Michel Tournier - Vendredi ou les limbes du Pacifique
Le contenu
Tournier qui a reçu une formation philosophique reprend le mythe de Robinson Crusoé (originellement écrit par Daniel Defoe).
Il ne s'agit pas tant de conter une aventure que de s'interroger sur l'importance de la culture humaine : les effets de la solitude et l'importance d'autrui ; le rapport au corps et la manière d'être au monde.
Le livre est constitué de plusieurs parties, outre le naufrage qui n'est qu'introductif, il décrit la difficulté à accepter cette nouvelle condition, l'édification d'une organisation qui lui permette de ne pas sombrer, l'apparition de Vendredi qui transforme sa routine, l'inversion des rapports humains et... je ne vous dévoilerai pas la fin.

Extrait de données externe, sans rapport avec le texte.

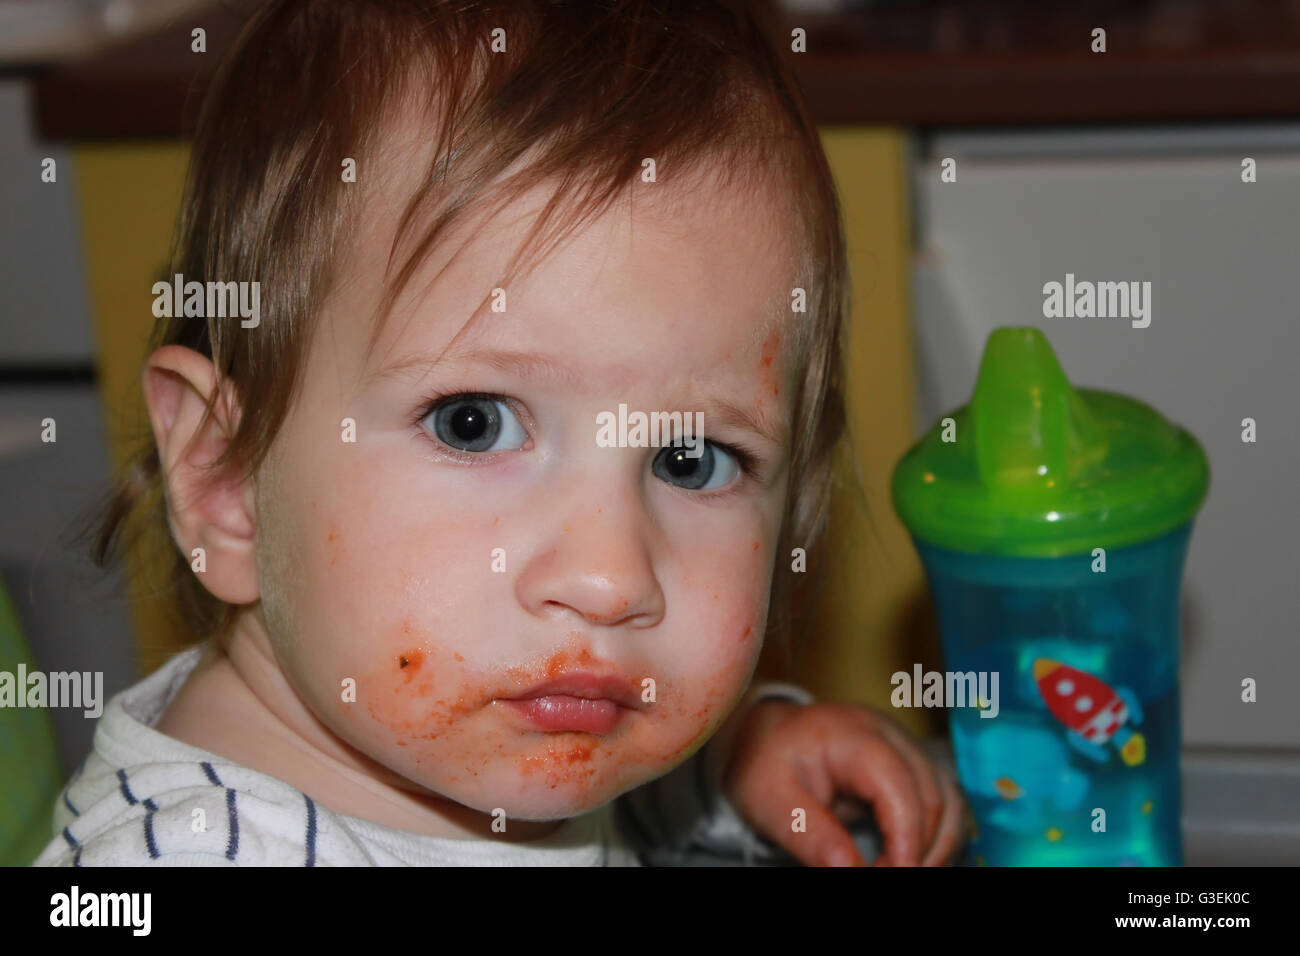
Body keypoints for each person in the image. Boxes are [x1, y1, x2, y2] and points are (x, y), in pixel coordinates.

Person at [36, 0, 964, 867]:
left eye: (692, 458)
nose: (610, 578)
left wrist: (742, 757)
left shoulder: (506, 735)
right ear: (228, 480)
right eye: (473, 425)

Non seulement Tournier analyse le rapport des cultures, leur opposition mais il nous entraîne dans les profondeurs de la psychologie, étonnante étrangeté de la condition humaine.
Extrait
Il savait maintenant que l’homme est semblable à ces blessés au cours d’un tumulte ou d’une émeute qui demeurent debout aussi longtemps que la foule les soutient en les pressant, mais qui glissent à terre dès qu'elle se disperse. La foule de ses frères, qui l’avait entretenu dans l'humain sans qu’il s’en rendit compte, s'était brusquement écartée de lui, et il éprouvait qu'il n'avait pas la force de tenir seul sur ses jambes. Il mangeait, le nez au sol, des choses innommables. Il faisait sous lui et manquait rarement de se rouler dans la molle tiédeur de ses propres déjections. Il se déplaçait de moins en moins, et ses brèves évolutions le ramenaient toujours à la souille. Là il perdait son corps et se délivrait de sa pesanteur dans l’enveloppement humide et chaud de la vase, tandis que les émanations délétères des eaux croupissantes lui obscurcissaient l’esprit. Seuls ses yeux, son nez et sa bouche affleuraient dans le tapis flottant des lentilles d’eau et des œufs de crapaud. Libéré de toutes ses attaches terrestres, il suivait dans une rêverie hébétée des bribes de souvenirs qui, remontant de son passé, dansaient au ciel dans l’entrelacs des feuilles immobiles. Il retrouvait les heures feutrées qu’il avait passées, enfant, tapi au fond du sombre magasin de laines et cotonnades en gros de son père. Les rouleaux de tissu entassés formaient autour de lui comme une forteresse molle qui buvait indistinctement les bruits, les lumières, les chocs et les courants d'air. Dans cette atmosphère confinée flottait une odeur immuable de suint, de poussière et de vernis à laquelle s’ajoutait celle du benjoin dont usait en toute saison le père Crusoé pour combattre un rhume inextinguible. À ce petit homme timide et frileux, toujours perché sur son très haut pupitre ou inclinant ses lorgnons sur un livre de comptes, Robinson pensait ne devoir que ses cheveux rouges, et tenir pour le reste de sa mère, qui était une maîtresse femme. La souille, en lui révélant ses propres facultés de repliement sur lui-même et de démission en face du monde extérieur, lui apprit qu'il était, davantage qu’il n’avait cru, le fils du petit drapier d'York.